[Assignment]: Copy the part that opens with the line containing "آدرس دفتر: تهران" and closes with the line containing "خدمات مشتریان", putting "تلفن تماس" in place of "شماره تماس" and leaving everything else unchanged.
-- The data follows --
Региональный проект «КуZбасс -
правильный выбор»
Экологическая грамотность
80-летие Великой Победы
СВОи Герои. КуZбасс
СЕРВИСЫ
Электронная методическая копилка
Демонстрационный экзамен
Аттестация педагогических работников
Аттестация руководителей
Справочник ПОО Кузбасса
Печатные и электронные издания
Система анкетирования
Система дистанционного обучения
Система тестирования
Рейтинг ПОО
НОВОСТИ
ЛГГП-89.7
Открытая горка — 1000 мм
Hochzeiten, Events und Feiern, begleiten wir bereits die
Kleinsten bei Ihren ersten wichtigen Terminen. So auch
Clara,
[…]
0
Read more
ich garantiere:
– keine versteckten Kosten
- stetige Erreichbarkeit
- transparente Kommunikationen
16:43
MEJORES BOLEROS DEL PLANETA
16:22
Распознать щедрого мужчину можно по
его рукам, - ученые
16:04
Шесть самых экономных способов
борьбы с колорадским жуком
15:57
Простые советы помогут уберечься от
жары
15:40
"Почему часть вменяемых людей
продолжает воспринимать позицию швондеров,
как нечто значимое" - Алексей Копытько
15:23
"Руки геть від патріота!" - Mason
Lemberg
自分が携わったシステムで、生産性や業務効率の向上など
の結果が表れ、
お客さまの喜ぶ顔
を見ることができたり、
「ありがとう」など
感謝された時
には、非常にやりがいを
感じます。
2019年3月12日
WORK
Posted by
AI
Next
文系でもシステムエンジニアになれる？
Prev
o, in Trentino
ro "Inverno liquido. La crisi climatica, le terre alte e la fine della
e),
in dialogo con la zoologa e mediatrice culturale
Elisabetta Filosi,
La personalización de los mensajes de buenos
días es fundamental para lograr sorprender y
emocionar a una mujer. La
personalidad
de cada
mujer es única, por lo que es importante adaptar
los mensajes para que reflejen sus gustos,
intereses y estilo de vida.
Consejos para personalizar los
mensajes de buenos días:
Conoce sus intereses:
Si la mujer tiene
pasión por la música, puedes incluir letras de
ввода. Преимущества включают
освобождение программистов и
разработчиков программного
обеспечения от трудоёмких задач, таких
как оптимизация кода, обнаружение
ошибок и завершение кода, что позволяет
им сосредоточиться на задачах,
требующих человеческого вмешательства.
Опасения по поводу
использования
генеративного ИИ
-- The data concluded --
-- The data follows --
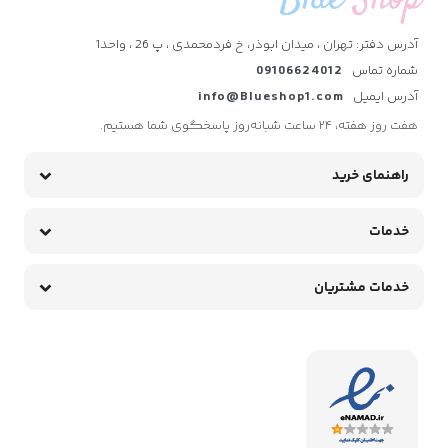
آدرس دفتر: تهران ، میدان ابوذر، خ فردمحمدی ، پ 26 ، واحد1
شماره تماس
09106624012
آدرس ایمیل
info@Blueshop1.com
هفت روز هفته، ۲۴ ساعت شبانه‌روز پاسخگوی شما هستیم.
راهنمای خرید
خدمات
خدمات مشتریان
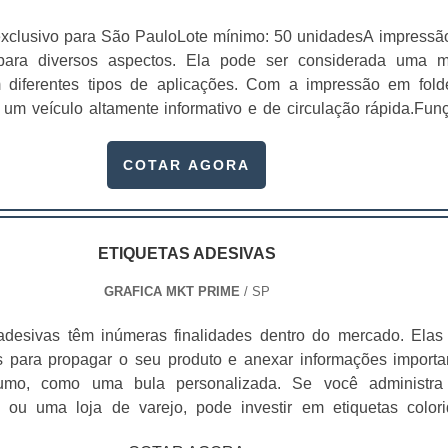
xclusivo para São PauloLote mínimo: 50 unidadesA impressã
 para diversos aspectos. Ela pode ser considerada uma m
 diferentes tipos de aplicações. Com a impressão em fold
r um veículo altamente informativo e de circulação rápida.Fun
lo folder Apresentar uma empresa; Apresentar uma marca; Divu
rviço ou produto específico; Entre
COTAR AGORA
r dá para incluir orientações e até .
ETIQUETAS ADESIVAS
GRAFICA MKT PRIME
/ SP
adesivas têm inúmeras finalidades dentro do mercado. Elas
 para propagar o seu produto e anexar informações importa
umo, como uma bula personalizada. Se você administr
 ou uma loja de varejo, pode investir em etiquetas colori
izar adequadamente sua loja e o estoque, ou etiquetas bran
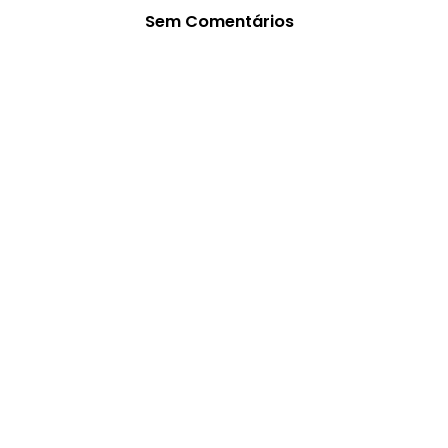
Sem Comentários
-- The data concluded --
[Result below]:
آدرس دفتر: تهران ، میدان ابوذر، خ فردمحمدی ، پ 26 ، واحد1
تلفن تماس
09106624012
آدرس ایمیل
info@Blueshop1.com
هفت روز هفته، ۲۴ ساعت شبانه‌روز پاسخگوی شما هستیم.
راهنمای خرید
خدمات
خدمات مشتریان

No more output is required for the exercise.